Take the Netherlands. Many Dutch are concerned that their country will be flooded by poor migrants who will, in turn, undercut wages by working for less pay and exploit welfare systems — concerns the deputy prime minister, Lodewijk Asscher, worries will “fuel xenophobia.”

When times are tough, it is expected that the presence of “foreigners” will cause resentment, especially among lower earners. But the issue of migration has become an even thornier political matter in Amsterdam since the emergence of the far-right Freedom Party led by Geert Wilders. Mr. Wilders’ party is currently leading in the polls thanks in large part to his calls to form an anti-EU bloc in the European Parliament elections this fall.

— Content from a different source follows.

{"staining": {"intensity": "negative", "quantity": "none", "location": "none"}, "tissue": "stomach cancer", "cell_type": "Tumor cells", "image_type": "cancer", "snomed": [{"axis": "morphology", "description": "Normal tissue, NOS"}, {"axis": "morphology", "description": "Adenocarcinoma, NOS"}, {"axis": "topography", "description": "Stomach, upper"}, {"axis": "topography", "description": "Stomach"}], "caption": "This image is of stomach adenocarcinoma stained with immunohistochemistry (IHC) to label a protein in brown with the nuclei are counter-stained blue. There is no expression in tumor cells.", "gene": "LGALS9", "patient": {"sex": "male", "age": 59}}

Mr. Wilders has taken advantage of rising Dutch anger with the euro crisis, and the concomitant response to the influx of non-Dutch into the country, in order to stoke Euroscepticism in his country. And with the Netherlands’ unemployment rate hovering around 9% and its economy in a second year of a recession, many Dutch have grown increasingly sympathetic to his calls to exit the euro. This is a troubling development in a country that was one of the founding members of the EU.

But will the Freedom Party and its analogs in other European countries, such as the National Front in France, the Lega Nord in Italy and the UK Independence Party in Britain, prove capable of restricting legal migration within the EU by exiting the EU or otherwise? Unlikely. Although the interior ministers of Germany, Austria, Britain, and the Netherlands urged the European Commission (the body that proposes legislative changes to EU regulations) to tighten the rules governing the movement of workers, they were unable to offer any proof to substantiate their claims of the “significant additional costs” created by migrants in their countries.

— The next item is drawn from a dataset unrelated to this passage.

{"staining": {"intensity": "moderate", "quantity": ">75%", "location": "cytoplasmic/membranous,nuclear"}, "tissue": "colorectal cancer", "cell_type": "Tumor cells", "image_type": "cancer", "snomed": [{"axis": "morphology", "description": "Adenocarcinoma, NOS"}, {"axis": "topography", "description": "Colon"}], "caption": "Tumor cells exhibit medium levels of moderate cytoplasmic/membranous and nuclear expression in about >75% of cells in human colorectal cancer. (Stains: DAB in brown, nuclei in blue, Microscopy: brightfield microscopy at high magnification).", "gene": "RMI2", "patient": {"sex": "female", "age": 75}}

And Viviane Reding, the European Commissioner for Justice, Fundamental Rights and Citizenship, responded to the interior ministers’ plea by stating that they needed to stop “populist scaremongering.” In the event the Commission did successfully pass legislation to limit intra-EU migration, the European Parliament would more than likely block any change by wielding its veto power.

In addition, there does not seem to be agreement amongst a majority of European governments about the need to get tough on migration. In France, President François Hollande has not continued Nicolas Sarkozy’s hard stance on migration, and in Germany worries about the country’s declining birthrate and its future implications on growth made migration a non-issue in the general-election campaign. Moreover, governments in Athens, Madrid and Lisbon have little desire to impede their citizens’ movement across borders, which would cut off a vital source of remittances keeping thousands of families financially solvent.

What is more, Bulgaria and Romania, the two poorest countries in the EU, have been trying for years to gain access to the EU’s passport free Schengen zone and seem likely to do so by the end of this year or mid-2014, at the latest. Accordingly, blocking legal migration from these two countries, as well as other recent members such as Croatia, would only serve to reinforce the perception of unfairness that undermines broad support for the EU.

The four interior ministers were right to highlight that freedom of movement within the EU does not come without conditions, and governments should voice concerns when migrants strain resources – including public services. That being said, workers moving legally from one member state to another to find employment is one of the core principles of the EU and is precisely how the EU is intended to function. While much attention is given to the drawbacks of migration, in fact, the re-allocation of workers has enormous benefits for receiving countries, as hard-working laborers contribute to slumping governments’ coffers by paying taxes, starting businesses and filling shortages in the labor market.

One should not be confined to one’s country of birth in the effort to build a better life, and though member states should express concerns, hopefully, countervailing voices will help inform this dialogue.